Authors: Friedman BW et al.
JAMA 2015 Oct 20.
Neither cyclobenzaprine nor opioids are helpful as adjuncts to naproxen therapy for low back pain.
Cyclobenzaprine (Flexeril) is a tricyclic antidepressant that is viewed as having “muscle relaxant” properties, even though it has no effect on motor neurons or skeletal muscle. Opioids act at the mu receptor to decrease pain but are associated with addiction and death from overdose. Evidence for benefit of adding these agents to nonsteroidal anti-inflammatory therapy for acute low back pain would be generously described as limited, at best (NEJM JW Gen Med Jul 15 2003 and Ann Emerg Med 2003; 41:818; NEJM JW Emerg Med Mar 2010 and CJEM 2010; 12:30).

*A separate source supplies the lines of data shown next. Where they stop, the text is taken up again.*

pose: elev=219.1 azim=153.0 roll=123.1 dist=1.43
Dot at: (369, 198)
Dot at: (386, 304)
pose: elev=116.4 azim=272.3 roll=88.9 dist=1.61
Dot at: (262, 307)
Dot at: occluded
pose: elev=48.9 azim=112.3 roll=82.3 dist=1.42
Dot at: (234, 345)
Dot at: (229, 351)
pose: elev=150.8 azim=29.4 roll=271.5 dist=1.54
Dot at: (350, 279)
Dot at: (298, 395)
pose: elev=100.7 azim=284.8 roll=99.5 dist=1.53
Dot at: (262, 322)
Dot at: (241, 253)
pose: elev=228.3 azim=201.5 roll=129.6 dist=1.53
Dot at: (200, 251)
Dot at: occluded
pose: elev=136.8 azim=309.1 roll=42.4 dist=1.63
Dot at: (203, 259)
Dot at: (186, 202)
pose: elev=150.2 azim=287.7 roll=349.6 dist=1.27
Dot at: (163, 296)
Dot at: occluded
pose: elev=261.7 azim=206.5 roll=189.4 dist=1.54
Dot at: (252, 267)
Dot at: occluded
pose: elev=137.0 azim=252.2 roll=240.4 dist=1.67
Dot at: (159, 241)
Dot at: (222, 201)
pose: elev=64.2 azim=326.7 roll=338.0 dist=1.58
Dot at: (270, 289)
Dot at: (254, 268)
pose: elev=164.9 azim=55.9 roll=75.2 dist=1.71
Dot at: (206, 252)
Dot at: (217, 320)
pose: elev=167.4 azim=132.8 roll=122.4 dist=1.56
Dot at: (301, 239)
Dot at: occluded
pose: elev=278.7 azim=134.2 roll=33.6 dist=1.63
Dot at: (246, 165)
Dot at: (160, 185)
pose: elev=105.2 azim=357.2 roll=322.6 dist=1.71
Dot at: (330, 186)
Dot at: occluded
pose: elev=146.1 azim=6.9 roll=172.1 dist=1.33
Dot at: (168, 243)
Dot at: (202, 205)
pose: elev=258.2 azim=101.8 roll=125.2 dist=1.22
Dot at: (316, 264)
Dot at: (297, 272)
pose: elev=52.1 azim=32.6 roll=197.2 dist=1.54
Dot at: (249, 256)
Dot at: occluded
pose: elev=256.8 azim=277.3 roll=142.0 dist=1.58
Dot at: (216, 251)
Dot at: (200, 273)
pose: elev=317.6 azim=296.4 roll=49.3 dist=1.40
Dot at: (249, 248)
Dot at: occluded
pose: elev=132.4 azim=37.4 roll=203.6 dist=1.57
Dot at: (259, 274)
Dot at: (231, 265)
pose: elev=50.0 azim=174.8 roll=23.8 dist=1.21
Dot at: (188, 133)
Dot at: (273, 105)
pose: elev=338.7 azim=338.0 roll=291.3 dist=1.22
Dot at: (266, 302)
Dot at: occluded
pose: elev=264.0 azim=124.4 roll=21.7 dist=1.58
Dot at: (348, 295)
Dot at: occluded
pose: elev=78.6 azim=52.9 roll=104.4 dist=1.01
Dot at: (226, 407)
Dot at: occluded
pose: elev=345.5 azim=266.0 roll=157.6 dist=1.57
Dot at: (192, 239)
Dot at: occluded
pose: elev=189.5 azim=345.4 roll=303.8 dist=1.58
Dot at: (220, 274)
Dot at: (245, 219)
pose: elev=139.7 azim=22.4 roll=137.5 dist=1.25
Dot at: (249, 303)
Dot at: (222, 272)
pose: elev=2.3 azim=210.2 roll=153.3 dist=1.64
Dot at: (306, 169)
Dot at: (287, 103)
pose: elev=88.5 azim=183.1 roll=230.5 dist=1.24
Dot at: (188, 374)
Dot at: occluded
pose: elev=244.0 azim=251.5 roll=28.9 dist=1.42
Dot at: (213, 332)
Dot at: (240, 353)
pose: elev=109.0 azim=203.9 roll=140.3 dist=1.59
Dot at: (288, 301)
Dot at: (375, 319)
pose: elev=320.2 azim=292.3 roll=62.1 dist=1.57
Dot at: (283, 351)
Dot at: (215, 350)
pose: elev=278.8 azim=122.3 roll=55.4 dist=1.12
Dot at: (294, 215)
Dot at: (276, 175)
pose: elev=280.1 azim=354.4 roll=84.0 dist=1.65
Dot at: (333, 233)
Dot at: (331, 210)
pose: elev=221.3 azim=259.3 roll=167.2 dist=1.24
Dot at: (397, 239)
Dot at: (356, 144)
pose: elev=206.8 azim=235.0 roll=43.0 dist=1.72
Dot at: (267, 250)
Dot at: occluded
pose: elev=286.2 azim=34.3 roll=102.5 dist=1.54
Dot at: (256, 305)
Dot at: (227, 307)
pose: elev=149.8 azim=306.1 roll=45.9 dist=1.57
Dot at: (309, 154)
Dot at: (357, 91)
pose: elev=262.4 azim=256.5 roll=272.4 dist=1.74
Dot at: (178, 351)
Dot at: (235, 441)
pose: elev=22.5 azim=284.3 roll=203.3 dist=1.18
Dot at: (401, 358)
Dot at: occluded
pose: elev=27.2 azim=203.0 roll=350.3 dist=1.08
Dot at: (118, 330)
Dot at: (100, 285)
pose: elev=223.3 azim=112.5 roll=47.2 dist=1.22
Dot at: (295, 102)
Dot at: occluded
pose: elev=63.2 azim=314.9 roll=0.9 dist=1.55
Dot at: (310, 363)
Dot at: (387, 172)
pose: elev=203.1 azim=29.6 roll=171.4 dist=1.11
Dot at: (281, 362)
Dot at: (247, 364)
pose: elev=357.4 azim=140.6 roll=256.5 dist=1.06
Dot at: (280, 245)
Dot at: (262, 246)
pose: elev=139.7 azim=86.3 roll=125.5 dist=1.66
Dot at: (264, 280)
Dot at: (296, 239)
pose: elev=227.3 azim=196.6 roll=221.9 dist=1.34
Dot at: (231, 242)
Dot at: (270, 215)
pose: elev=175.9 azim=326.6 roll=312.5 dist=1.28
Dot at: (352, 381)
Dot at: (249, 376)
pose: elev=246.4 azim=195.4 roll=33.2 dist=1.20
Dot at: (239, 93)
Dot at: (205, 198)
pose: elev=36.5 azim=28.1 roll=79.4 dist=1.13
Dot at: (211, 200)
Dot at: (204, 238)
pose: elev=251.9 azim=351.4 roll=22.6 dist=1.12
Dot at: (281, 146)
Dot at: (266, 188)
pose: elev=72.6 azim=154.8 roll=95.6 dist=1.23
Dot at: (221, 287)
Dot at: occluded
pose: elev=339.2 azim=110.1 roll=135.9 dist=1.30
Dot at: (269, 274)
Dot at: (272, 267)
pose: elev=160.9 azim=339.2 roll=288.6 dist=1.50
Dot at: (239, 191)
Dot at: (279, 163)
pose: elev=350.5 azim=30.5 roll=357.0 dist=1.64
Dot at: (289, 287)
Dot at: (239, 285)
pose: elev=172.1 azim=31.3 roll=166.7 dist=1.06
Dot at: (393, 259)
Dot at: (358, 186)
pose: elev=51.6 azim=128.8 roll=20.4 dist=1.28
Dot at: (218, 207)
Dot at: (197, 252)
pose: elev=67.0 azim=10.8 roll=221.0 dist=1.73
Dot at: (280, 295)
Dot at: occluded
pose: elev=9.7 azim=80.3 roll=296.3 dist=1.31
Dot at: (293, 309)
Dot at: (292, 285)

Investigators at a single academic emergency department randomized 323 patients with acute nontraumatic, nonradicular low back pain to receive a 10-day course of naproxen (500 mg twice daily) plus one of three regimens: placebo, cyclobenzaprine (5 or 10 mg every 8 hours), or oxycodone (5 or 10 mg every 8 hours) and acetaminophen (325 or 650 mg every 8 hours). After 1 week, improvement in scores on the Roland-Morris Disability Questionnaire (the primary outcome) was similar in all three groups. However, 31% of all patients still reported significant pain.
Back pain is vexing for providers and patients alike. Opioids and so-called muscle relaxants appear to add little to nonsteroidal anti-inflammatory medications. Cyclobenzaprine has sedative and anticholinergic side effects, and prescribing opioids for a condition that evidence-based consensus guidelines warn against can lead to abuse and addiction.